Les Occidentaux, qu’ils le veuillent ou non, ont une réticence, un a priori négatif vis-à-vis du matérialisme. Cela s’explique par une très longue tradition spiritualiste, à la fois platonicienne et judéo-chrétienne, où un monde du “dessus” qui nous échappe est premier par rapport au monde du “dessous” dans lequel nous vivons. Pour un Occidental, l’explication matérialiste est réductrice, elle s’apparente à l’irrespect voire au sacrilège. Pas étonnant qu’on entende parler de préoccupations hautement spirituelles ou bassement matérielles !

Consciemment ou non, pour un Occidental, le haut domine le bas, le supérieur explique l’inférieur. Le ciel y domine la terre, la foi soulève des montagnes, une intelligence transcendantale a conçu l’univers, le génie de l’homme permet le progrès, etc.

Le haut, ce sont les bons sentiments, la noblesse, l’intelligence, la vertu, bref, tout ce qui nous élève. Le bas, ce sont le péché, le vulgaire ou le mesquin, bref, tout ce qui nous abaisse.

Le spiritualisme fonde la morale sur quelques piliers fondamentaux, l’obéissance, l’espérance et l’aspiration à la pureté. En proclamant la primauté de l’esprit sur le corps, il prêche souvent des conduites où les dimensions physiques ou sexuelles se trouvent brimées, ostracisées, voire persécutées.

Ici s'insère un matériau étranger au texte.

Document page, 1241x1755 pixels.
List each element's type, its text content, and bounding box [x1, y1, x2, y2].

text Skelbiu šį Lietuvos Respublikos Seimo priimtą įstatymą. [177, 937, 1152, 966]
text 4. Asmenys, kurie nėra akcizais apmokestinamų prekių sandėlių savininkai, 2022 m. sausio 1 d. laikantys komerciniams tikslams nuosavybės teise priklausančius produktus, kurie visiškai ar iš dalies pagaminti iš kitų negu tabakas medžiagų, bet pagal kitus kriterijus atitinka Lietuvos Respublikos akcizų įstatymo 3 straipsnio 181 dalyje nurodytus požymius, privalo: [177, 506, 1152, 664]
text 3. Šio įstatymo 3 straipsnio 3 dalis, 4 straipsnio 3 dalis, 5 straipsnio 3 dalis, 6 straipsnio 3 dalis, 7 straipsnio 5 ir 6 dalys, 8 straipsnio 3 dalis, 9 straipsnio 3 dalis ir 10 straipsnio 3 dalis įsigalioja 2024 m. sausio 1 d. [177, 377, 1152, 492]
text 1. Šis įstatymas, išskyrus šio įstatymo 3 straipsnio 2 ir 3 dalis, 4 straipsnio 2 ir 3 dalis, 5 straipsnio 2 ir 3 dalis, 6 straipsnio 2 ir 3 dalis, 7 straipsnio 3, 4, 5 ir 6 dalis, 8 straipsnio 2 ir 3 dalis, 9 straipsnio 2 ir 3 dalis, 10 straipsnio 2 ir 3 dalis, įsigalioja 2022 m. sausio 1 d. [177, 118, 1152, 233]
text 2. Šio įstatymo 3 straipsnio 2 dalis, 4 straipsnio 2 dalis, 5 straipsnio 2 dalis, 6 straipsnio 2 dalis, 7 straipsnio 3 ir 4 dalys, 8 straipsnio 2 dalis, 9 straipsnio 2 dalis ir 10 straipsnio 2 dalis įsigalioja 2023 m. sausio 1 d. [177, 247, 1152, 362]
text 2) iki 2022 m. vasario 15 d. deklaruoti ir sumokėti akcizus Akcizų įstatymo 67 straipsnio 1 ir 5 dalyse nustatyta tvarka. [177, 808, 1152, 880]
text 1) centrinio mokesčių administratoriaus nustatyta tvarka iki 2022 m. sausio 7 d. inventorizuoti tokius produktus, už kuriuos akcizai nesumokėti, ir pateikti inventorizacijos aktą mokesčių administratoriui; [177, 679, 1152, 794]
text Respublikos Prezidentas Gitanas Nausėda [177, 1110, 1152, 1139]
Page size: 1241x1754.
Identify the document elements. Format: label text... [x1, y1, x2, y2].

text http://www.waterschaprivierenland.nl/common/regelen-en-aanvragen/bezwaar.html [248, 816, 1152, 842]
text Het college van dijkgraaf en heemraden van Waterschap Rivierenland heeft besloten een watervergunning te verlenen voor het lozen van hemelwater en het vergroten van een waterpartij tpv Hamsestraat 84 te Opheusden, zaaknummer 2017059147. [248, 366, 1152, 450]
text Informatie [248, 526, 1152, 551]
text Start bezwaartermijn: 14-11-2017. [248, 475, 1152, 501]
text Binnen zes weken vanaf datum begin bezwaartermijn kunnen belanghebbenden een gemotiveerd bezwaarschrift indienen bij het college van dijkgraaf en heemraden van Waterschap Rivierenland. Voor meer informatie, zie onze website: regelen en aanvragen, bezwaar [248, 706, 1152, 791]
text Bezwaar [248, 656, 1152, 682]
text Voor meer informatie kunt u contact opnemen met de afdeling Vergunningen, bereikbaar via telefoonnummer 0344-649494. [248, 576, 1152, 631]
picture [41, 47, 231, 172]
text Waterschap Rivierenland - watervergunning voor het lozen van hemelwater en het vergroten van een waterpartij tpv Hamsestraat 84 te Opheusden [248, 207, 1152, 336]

Une morale matérialiste par contre va réhabiliter le corps, le plaisir, la nudité, la bonne chère. Mais elle n’exclut en rien des valeurs comme la tolérance, la fraternité, et il nous faut réaffirmer que le spiritualisme n’a pas le monopole de la spiritualité !

Définition

Le réalisme est une hypothèse de travail selon laquelle l’homme peut objectivement appréhender une réalité qui lui est extérieure.

L’idéalisme est l’hypothèse contraire, selon laquelle les objets n’existent que par les idées que s’en font les sujets.